Page images and the text extracted from them
-------------------------
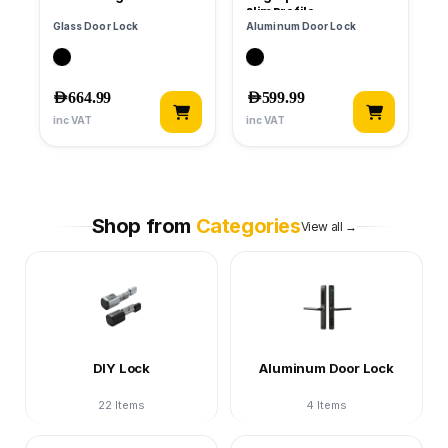
Slim Profile
Glass Door Lock
Aluminum Door Lock
AED
664.99
AED
599.99
inc VAT
inc VAT
Shop from
Categories
View all →
DIY Lock
Aluminum Door Lock
22 Items
4 Items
-------------------------
* [Work item] Copy every line of text in the material above word for word, and leave the pictures out.

* [Exercise solution]
Slim Profile
Glass Door Lock
Aluminum Door Lock
AED
664.99
AED
599.99
inc VAT
inc VAT
Shop from
Categories
View all →
DIY Lock
Aluminum Door Lock
22 Items
4 Items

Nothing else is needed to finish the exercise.